■ **Work order**
Write out each record below exactly, without pictures.

== Segment start ==

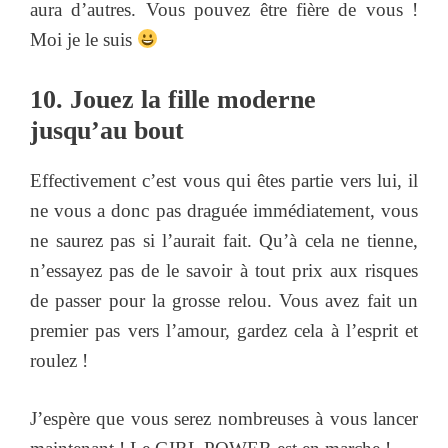
aura d’autres. Vous pouvez être fière de vous !
Moi je le suis
10. Jouez la fille moderne
jusqu’au bout
Effectivement c’est vous qui êtes partie vers lui, il
ne vous a donc pas draguée immédiatement, vous
ne saurez pas si l’aurait fait. Qu’à cela ne tienne,
n’essayez pas de le savoir à tout prix aux risques
de passer pour la grosse relou. Vous avez fait un
premier pas vers l’amour, gardez cela à l’esprit et
roulez !
J’espère que vous serez nombreuses à vous lancer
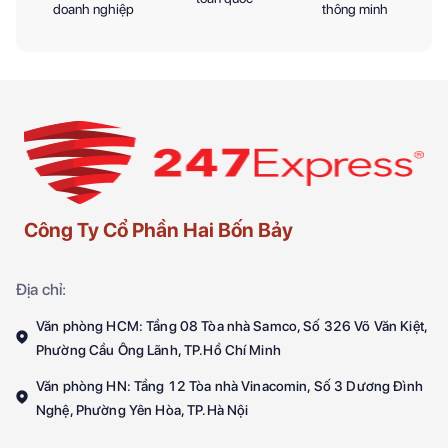
doanh nghiệp
thông minh
Công Ty Cổ Phần Hai Bốn Bảy
Địa chỉ:
Văn phòng HCM: Tầng 08 Tòa nhà Samco, Số 326 Võ Văn Kiệt,
Phường Cầu Ông Lãnh, TP.Hồ Chí Minh
Văn phòng HN: Tầng 12 Tòa nhà Vinacomin, Số 3 Dương Đình
Nghệ, Phường Yên Hòa, TP.Hà Nội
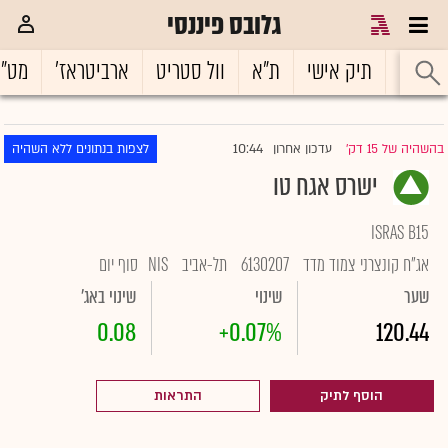
גלובס פיננסי
ראשי
תיק אישי
ת"א
וול סטריט
ארביטראז'
מט"
10:44
בהשהיה של 15 דק'
עדכון אחרון
לצפות בנתונים ללא השהיה
|
ישרס אגח טו
ISRAS B15
אג"ח קונצרני צמוד מדד
6130207
תל-אביב
NIS
סוף יום
שער
שינוי
שינוי באג'
0.08
+0.07%
120.44
הוסף לתיק
התראות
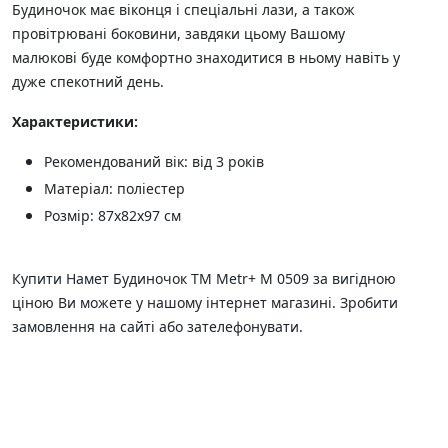
Будиночок має віконця і спеціальні лази, а також
провітрювані боковини, завдяки цьому Вашому
малюкові буде комфортно знаходитися в ньому навіть у
дуже спекотний день.
Характеристики:
Рекомендований вік: від 3 років
Матеріал: поліестер
Розмір: 87х82х97 см
Купити Намет Будиночок TM Metr+ M 0509 за вигідною
ціною Ви можете у нашому інтернет магазині. Зробити
замовлення на сайті або зателефонувати.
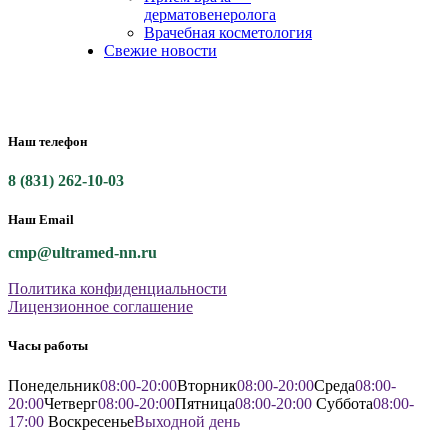
дерматовенеролога
Врачебная косметология
Свежие новости
Наш телефон
8 (831) 262-10-03
Наш Email
cmp@ultramed-nn.ru
Политика конфиденциальности
Лицензионное соглашение
Часы работы
Понедельник
08:00-20:00
Вторник
08:00-20:00
Среда
08:00-
20:00
Четверг
08:00-20:00
Пятница
08:00-20:00
Суббота
08:00-
17:00
Воскресенье
Выходной день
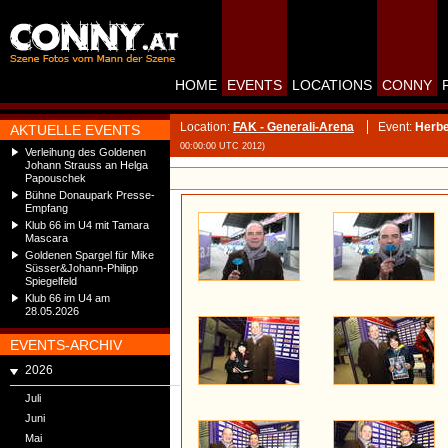
HOME
EVENTS
LOCATIONS
CONNY
Location:
FAK - Generali-Arena
Event:
Herbe
AKTUELLE EVENTS
00:00:00 UTC 2012)
Verleihung des Goldenen
Johann Strauss an Helga
Papouschek
Bühne Donaupark Presse-
Empfang
Klub 66 im U4 mit Tamara
Mascara
Goldenen Spargel für Mike
Süsser&Johann-Philipp
Spiegelfeld
Klub 66 im U4 am
28.05.2026
EVENTS-ARCHIV
2026
Juli
Juni
Mai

== Segment end ==

■ **Result below**
aura d’autres. Vous pouvez être fière de vous !
Moi je le suis
10. Jouez la fille moderne
jusqu’au bout
Effectivement c’est vous qui êtes partie vers lui, il
ne vous a donc pas draguée immédiatement, vous
ne saurez pas si l’aurait fait. Qu’à cela ne tienne,
n’essayez pas de le savoir à tout prix aux risques
de passer pour la grosse relou. Vous avez fait un
premier pas vers l’amour, gardez cela à l’esprit et
roulez !
J’espère que vous serez nombreuses à vous lancer
doanh nghiệp
thông minh
Công Ty Cổ Phần Hai Bốn Bảy
Địa chỉ:
Văn phòng HCM: Tầng 08 Tòa nhà Samco, Số 326 Võ Văn Kiệt,
Phường Cầu Ông Lãnh, TP.Hồ Chí Minh
Văn phòng HN: Tầng 12 Tòa nhà Vinacomin, Số 3 Dương Đình
Nghệ, Phường Yên Hòa, TP.Hà Nội
גלובס פיננסי
ראשי
תיק אישי
ת"א
וול סטריט
ארביטראז'
מט"
10:44
בהשהיה של 15 דק'
עדכון אחרון
לצפות בנתונים ללא השהיה
|
ישרס אגח טו
ISRAS B15
אג"ח קונצרני צמוד מדד
6130207
תל-אביב
NIS
סוף יום
שער
שינוי
שינוי באג'
0.08
+0.07%
120.44
הוסף לתיק
התראות
Будиночок має віконця і спеціальні лази, а також
провітрювані боковини, завдяки цьому Вашому
малюкові буде комфортно знаходитися в ньому навіть у
дуже спекотний день.
Характеристики:
Рекомендований вік: від 3 років
Матеріал: поліестер
Розмір: 87х82х97 см
Купити Намет Будиночок TM Metr+ M 0509 за вигідною
ціною Ви можете у нашому інтернет магазині. Зробити
замовлення на сайті або зателефонувати.
дерматовенеролога
Врачебная косметология
Свежие новости
Наш телефон
8 (831) 262-10-03
Наш Email
cmp@ultramed-nn.ru
Политика конфиденциальности
Лицензионное соглашение
Часы работы
Понедельник
08:00-20:00
Вторник
08:00-20:00
Среда
08:00-
20:00
Четверг
08:00-20:00
Пятница
08:00-20:00
Суббота
08:00-
17:00
Воскресенье
Выходной день
HOME
EVENTS
LOCATIONS
CONNY
Location:
FAK - Generali-Arena
Event:
Herbe
AKTUELLE EVENTS
00:00:00 UTC 2012)
Verleihung des Goldenen
Johann Strauss an Helga
Papouschek
Bühne Donaupark Presse-
Empfang
Klub 66 im U4 mit Tamara
Mascara
Goldenen Spargel für Mike
Süsser&Johann-Philipp
Spiegelfeld
Klub 66 im U4 am
28.05.2026
EVENTS-ARCHIV
2026
Juli
Juni
Mai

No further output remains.